I want to express that A is delivered together with B for 5 years and that this still goes on.

A is being delivered with B since two years.

The above sentences is obviously wrong.

What about ...

A is being delivered with B for two years.

2

What you're looking for is something that started in the past and that is still going right now, and that is one of the exact purposes of the present perfect.

"A" has been delivered with a complementary "B" for the past 5 years.

Though "A" and "B" are quite evasive, I'm sure someone could come up with something better if you gave it a bit more context.

Edit after comment:

For five years now, the software "A" has been shipped together with the software "B" [to satisfy your needs etc.]

Or:

The software "A" and the software "B" have been part of a bundle for the past 5 years.

There are many variants, and that's going to depend on the message you want to convey. For example, you would like the buyer to think "B" comes as a bonus (in my very first proposition), or rather that "A" and "B" form a complete bundle (in my latest proposition), etc.

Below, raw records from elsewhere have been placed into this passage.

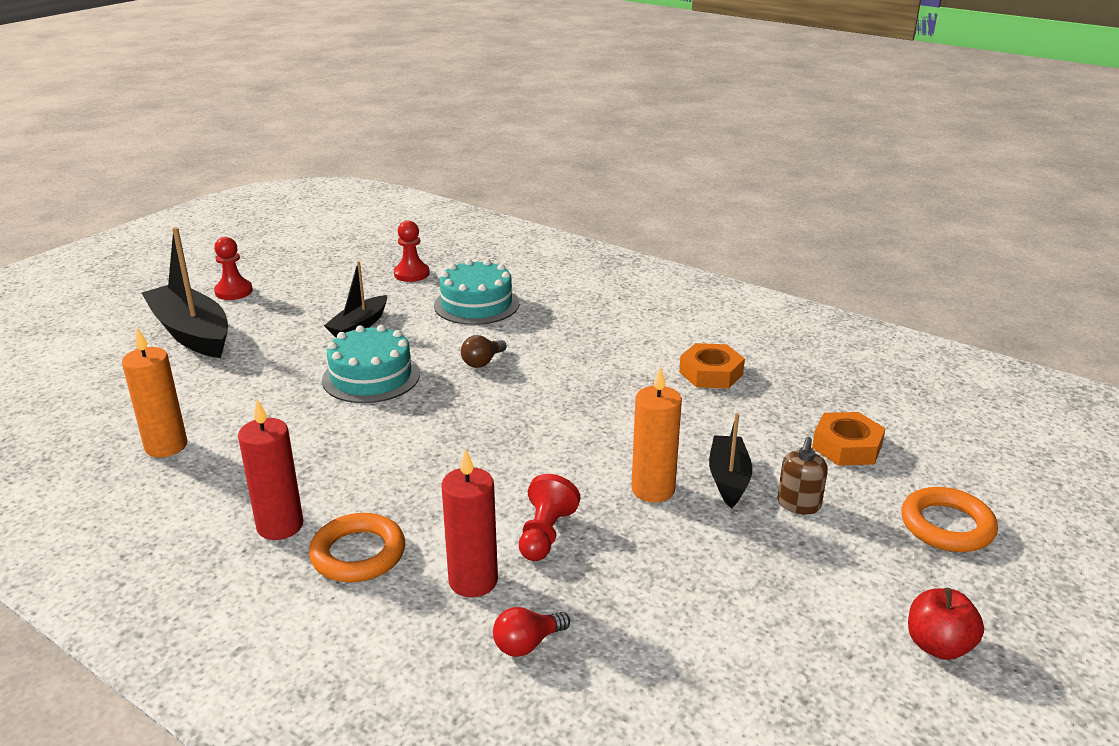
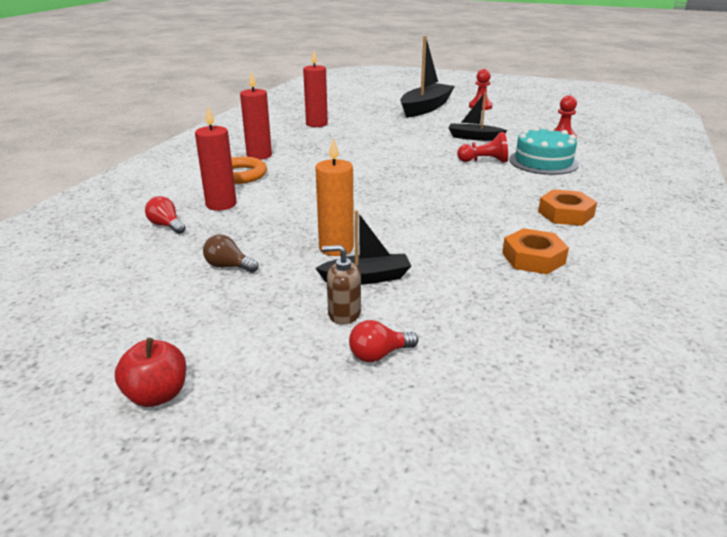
camera: 75 degrees right, 0 degrees up
orange candle [122,327,187,457] -> red candle [303,50,328,127]
turquoise cake [322,325,420,403] -> none
brown light bulb [461,335,507,368] -> brown light bulb moved to [203,234,259,273]
red pawn [519,474,580,561] -> red pawn moved to [457,132,508,163]
orange nut [812,412,886,466] -> orange nut moved to [538,189,597,226]
orange ring [901,487,998,552] -> none
none -> red light bulb [349,320,418,362]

  • Thanks. I am talking about two pieces of software which come as a bundle. I think your solution is correct. If someone else has better solutions, I am happy to read them. – beta May 27 '16 at 13:00
0

The question makes it seem as though the bundle is only being made available for five years, and that we are two years into this span of availability. Please correct me if I am wrong. To that effect, usually this type of thing is stated simply as "for a limited time" - this is somewhat a form of marketing speak, to engender a sense of urgency on the part of the prospective buyer by not divulging how much of that limited time has elapsed or remains.

Therefore, it could be as simple as stating:

For a limited time, "software A" and "software B" are available as a bundle.

If the intent is to divulge the remainder of the time:

For the next three years, "software A" and "software B" will be available as a bundle

Finally, if you have the need to specify the full timespan of the bundle availability:

For the next three years, "software A" and "software B" will be available as a bundle, as has been the case for the past two years.

Or:

As part of a five-year promotion that began two years ago, "software A" and "software B" will be available as a bundle for the next three years.

That last one could leave off the "for the next three years" as that is implied via simple math based on the first segment of the sentence.

0

If it's an addition to the product or a part of it use 'includes'.

As of 2010, our image editor includes the Paintbrush tool.

Since 2005, all of our cars include a spare tire.

If it's a bonus item, you can use words like 'complementary'.

With each sixpack of beer, receive a complementary glass.

If it's a bundle of separate (though they might be related) products use, well, 'bundle'.

As of last year, our products "pen", "pencil" and "paper" have been bundled into "writing kit".